__Requirement 1__. Reproduce verbatim the portion of the records that begins with the line containing "Document page, 1241x1754 pixels." and continues through the final line of the records, including both ends.

__Excerpt__.

※

But when she got back, she had found a boyfriend on that vacation - one of the friends she went with.
If that was a "no" that I just failed to recognise, then people really ought to reconsider how they go about rejecting someone. But I don't think it's as obvious as some of the girls in this thread make it out to be, and considering the posts in the _"What are you doing to get a boy?"_ thread, I don't think they'd have thought it all that obvious were it a boy instead saying the same thing.


----------



## iAmCodeMonkey (May 23, 2010)

Mr Bacon said:


> I blame the guy for losing his temper over something so trivial.
> 
> I blame the girl, because she sent overly mixed signals. Had she followed the guidelines of her _Non-confrontational Rejection 101_ textbook, *she should've completely cut ties with the guy* right after she sent the "_It's a bad time for me to date_" line. Or, at worse, reply "_I'm too busy, maybe next week_" each time the guy suggests going on a second date. *Anything more than that is stringing him along! *
> 
> Adding him on FB and continuing the casual interaction served no purpose, save teasing the guy and giving him false hope.

※

Stored records:

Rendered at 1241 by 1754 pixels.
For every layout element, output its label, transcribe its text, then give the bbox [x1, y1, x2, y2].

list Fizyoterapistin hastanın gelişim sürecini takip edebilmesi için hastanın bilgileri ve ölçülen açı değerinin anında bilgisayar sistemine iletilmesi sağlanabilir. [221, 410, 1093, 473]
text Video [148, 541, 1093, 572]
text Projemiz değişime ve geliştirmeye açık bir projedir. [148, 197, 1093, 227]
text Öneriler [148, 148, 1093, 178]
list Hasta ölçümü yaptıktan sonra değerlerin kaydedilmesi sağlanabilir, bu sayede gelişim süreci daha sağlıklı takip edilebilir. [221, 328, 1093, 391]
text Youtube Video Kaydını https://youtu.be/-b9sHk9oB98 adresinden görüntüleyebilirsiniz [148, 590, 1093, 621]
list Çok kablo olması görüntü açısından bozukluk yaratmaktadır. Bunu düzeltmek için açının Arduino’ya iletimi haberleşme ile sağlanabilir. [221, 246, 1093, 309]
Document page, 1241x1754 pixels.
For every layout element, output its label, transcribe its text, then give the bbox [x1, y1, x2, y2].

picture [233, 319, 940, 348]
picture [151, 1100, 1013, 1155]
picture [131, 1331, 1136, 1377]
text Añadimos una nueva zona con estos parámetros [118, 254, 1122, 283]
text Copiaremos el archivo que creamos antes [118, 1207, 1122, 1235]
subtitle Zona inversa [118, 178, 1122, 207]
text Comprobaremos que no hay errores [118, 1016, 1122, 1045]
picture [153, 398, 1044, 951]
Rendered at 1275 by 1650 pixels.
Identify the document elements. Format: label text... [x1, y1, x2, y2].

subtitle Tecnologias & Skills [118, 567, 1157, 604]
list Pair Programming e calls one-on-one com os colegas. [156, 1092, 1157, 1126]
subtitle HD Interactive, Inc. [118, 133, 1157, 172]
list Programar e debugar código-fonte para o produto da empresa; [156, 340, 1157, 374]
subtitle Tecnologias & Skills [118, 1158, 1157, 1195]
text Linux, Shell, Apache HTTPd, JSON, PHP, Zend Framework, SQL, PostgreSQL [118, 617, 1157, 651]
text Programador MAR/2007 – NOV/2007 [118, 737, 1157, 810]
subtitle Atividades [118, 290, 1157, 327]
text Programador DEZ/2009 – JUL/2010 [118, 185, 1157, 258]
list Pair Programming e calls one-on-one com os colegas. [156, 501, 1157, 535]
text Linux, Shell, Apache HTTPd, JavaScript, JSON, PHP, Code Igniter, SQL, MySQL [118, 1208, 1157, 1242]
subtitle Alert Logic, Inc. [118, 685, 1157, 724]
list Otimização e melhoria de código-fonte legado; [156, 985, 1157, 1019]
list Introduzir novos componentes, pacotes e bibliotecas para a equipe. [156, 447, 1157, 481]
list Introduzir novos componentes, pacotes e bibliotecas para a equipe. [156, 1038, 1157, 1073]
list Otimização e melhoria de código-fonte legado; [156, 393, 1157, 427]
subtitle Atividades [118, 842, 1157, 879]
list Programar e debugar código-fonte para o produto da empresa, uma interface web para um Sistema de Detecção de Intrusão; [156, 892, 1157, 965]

※

__Requirement 2__. Rewrite the passage of the forum excerpt that starts with the words containing "But when she" and ends with "the same thing.", substituting "discussion" for "thread".

__Correct answer 1__.
Document page, 1241x1754 pixels.
For every layout element, output its label, transcribe its text, then give the bbox [x1, y1, x2, y2].

picture [233, 319, 940, 348]
picture [151, 1100, 1013, 1155]
picture [131, 1331, 1136, 1377]
text Añadimos una nueva zona con estos parámetros [118, 254, 1122, 283]
text Copiaremos el archivo que creamos antes [118, 1207, 1122, 1235]
subtitle Zona inversa [118, 178, 1122, 207]
text Comprobaremos que no hay errores [118, 1016, 1122, 1045]
picture [153, 398, 1044, 951]
Rendered at 1275 by 1650 pixels.
Identify the document elements. Format: label text... [x1, y1, x2, y2].

subtitle Tecnologias & Skills [118, 567, 1157, 604]
list Pair Programming e calls one-on-one com os colegas. [156, 1092, 1157, 1126]
subtitle HD Interactive, Inc. [118, 133, 1157, 172]
list Programar e debugar código-fonte para o produto da empresa; [156, 340, 1157, 374]
subtitle Tecnologias & Skills [118, 1158, 1157, 1195]
text Linux, Shell, Apache HTTPd, JSON, PHP, Zend Framework, SQL, PostgreSQL [118, 617, 1157, 651]
text Programador MAR/2007 – NOV/2007 [118, 737, 1157, 810]
subtitle Atividades [118, 290, 1157, 327]
text Programador DEZ/2009 – JUL/2010 [118, 185, 1157, 258]
list Pair Programming e calls one-on-one com os colegas. [156, 501, 1157, 535]
text Linux, Shell, Apache HTTPd, JavaScript, JSON, PHP, Code Igniter, SQL, MySQL [118, 1208, 1157, 1242]
subtitle Alert Logic, Inc. [118, 685, 1157, 724]
list Otimização e melhoria de código-fonte legado; [156, 985, 1157, 1019]
list Introduzir novos componentes, pacotes e bibliotecas para a equipe. [156, 447, 1157, 481]
list Introduzir novos componentes, pacotes e bibliotecas para a equipe. [156, 1038, 1157, 1073]
list Otimização e melhoria de código-fonte legado; [156, 393, 1157, 427]
subtitle Atividades [118, 842, 1157, 879]
list Programar e debugar código-fonte para o produto da empresa, uma interface web para um Sistema de Detecção de Intrusão; [156, 892, 1157, 965]

__Correct answer 2__.
But when she got back, she had found a boyfriend on that vacation - one of the friends she went with.
If that was a "no" that I just failed to recognise, then people really ought to reconsider how they go about rejecting someone. But I don't think it's as obvious as some of the girls in this discussion make it out to be, and considering the posts in the _"What are you doing to get a boy?"_ discussion, I don't think they'd have thought it all that obvious were it a boy instead saying the same thing.